The sound of Gaga’s exertion kept things real, on a gut level, despite the many fantastical outfits, elaborate sets and dreamlike films featured in this arena-sized reworking of her Monster Ball show. It reminded the audience that this self-created freak deity is also a woman working hard, testing the limits of her 24-year-old body. Panting, sweating, even sometimes breaking into a little sob, Gaga continually shattered the fancy frames she puts around her music, stepping through the fantasy to force an encounter with the “very naked girl with a foul mouth” who still lives, she insists, within those intricate costumes.
Since the Monster Ball last came to Los Angeles last December in its Nokia Theatre-sized version, Gaga and her collaborators have grown the sets and expanded the show’s arc. The arena setup allowed the star and her dancers to writhe and shimmy on a ramp in the midst of the crowd, providing up-close views of her Barbie Fairytopia-on-acid outfit, her sequined biker chick unitard, and her patent leather espionage ensemble, to name a few. As she moved through her many hits -- "Poker Face," "Bad Romance," "Just Dance" and "Alejandro" among them -- the main stage housed props like a steaming yellow taxi and a mini-subway train, as well as Gaga’s lascivious dancers and her cartoonishly hard rocking band.
When it was first mounted in theaters, the Monster Ball was an impressionistic journey into Gaga’s fluorescent subconscious, with a strong moral: Embrace individuality and practice compassion to gain happiness. Standing up for the community of “freaks” -- club kids, drag queens, metalheads, free thinkers in general -- with whom she identifies, Gaga presented herself as the glorious spawn of the cultural underground’s long, daring history, crediting her fans (her “Little Monsters”) for building the bohemias that nurtured her.
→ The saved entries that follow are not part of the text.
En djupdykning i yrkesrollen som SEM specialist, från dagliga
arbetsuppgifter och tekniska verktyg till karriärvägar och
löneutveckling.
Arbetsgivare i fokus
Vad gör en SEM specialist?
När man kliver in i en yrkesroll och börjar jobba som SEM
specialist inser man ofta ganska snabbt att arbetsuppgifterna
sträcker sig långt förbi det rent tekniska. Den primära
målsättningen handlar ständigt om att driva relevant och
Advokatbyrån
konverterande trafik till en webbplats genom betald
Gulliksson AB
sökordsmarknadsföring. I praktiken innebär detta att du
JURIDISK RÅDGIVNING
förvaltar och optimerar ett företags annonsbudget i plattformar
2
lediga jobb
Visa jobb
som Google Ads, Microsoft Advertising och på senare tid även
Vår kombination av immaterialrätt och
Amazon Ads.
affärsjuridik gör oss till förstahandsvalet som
The revamped show has a firmer storyline, not unlike the one employed by Rihanna this same summer. The Bajan singer’s show invoked dreams; Gaga’s is more like a fairy tale. Over two hours, she and her dancers journeyed through a neon-lit New York alleyway, onto a subway train, through a spooky forest and into a kind of church, where Gaga sacrificed herself in baptismal fake blood while decrying religious bigotry. Finally, she faced a toothy giant octopus -- the “Fame Monster” of her second album’s title -- and emerged triumphantly as Cinderella of her own grand fete.
Some elements remained from the older staging of the Monster Ball, notably the films that took over when Gaga disappeared to change her costumes. She’s switched out her costumes, of course -- to not do so would be to fail her fans, who crave her sartorial genius nearly as much as they love her gift for pop hooks. On one level, Gaga is a drag performer, with one silver boot in a half-hidden world of gay and lesbian gender-benders and the others in the more mainstream realms of glam rock and fashion diva-tude. Her explicit identification with the gay, lesbian, bisexual and transgender community is a step into the light that shows how things have changed in the course of Gaga's lifetime; what Madonna said less directly in her videos and songs, her inheritor now can scream.
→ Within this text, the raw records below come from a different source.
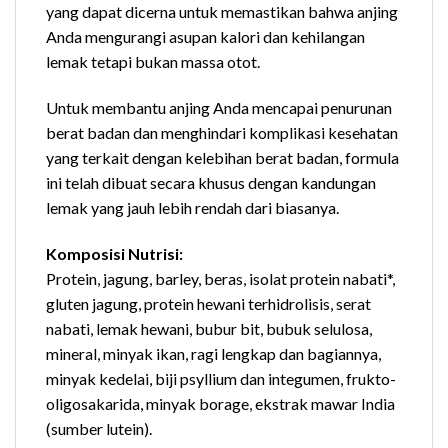
yang dapat dicerna untuk memastikan bahwa anjing
Anda mengurangi asupan kalori dan kehilangan
lemak tetapi bukan massa otot.
Untuk membantu anjing Anda mencapai penurunan
berat badan dan menghindari komplikasi kesehatan
yang terkait dengan kelebihan berat badan, formula
ini telah dibuat secara khusus dengan kandungan
lemak yang jauh lebih rendah dari biasanya.
Komposisi Nutrisi:
Protein, jagung, barley, beras, isolat protein nabati*,
gluten jagung, protein hewani terhidrolisis, serat
nabati, lemak hewani, bubur bit, bubuk selulosa,
mineral, minyak ikan, ragi lengkap dan bagiannya,
minyak kedelai, biji psyllium dan integumen, frukto-
oligosakarida, minyak borage, ekstrak mawar India
(sumber lutein).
The Staples Center Monster Ball made clear how much that scream belongs to classic rock, and how in future projects she may begin to redefine that genre. There’s a bit of Courtney Love in Gaga’s rougher rock voice, and singing her power ballads “Speechless” and “You and I” -- in a sequence at a flaming piano that was a high point of the performance -- she occasionally recalled Steven Tyler of Aerosmith. Gaga writes excellent danceable pop hits, but when her material takes on a rock edge, it seems to open her up. Her piano may spew flames, but that effect isn’t necessary when she’s simply pouring out her heart on one of her more direct power ballads.
Now that she has achieved her goal of staging a visually unforgettable spectacle, it might be wise of Gaga to focus on that less posed, though still flamboyant, aspect of her talent. The problems with the Monster Ball remain ones that afflict giant pop productions: The pacing suffered greatly from too many breaks for costume changes, and too often, the prerecorded music such productions nearly always require during dance-heavy sequences took over and Gaga’s vocals were either obscured or seemingly absent. A talented vocalist, Gaga needs to figure out how to manage to really deliver in concert. If her new material allows, she might become more of a traditional rock-style performer -- and rewrite rock’s rules while she’s at it. We’ll see when she returns to Staples Center in March of 2011.
For this summer, though, the Monster Ball, which will also fill Staples tonight, stands as enough of an achievement. Turning the phrase, “You look fabulous!” into a rallying cry, Gaga spun a wild web around her basic message of love and tolerance, but the essence was surprisingly simple. “I don’t want you to leave loving me more,” she said. “I want you to leave loving yourself more.” In other words, Little Monsters, just breathe.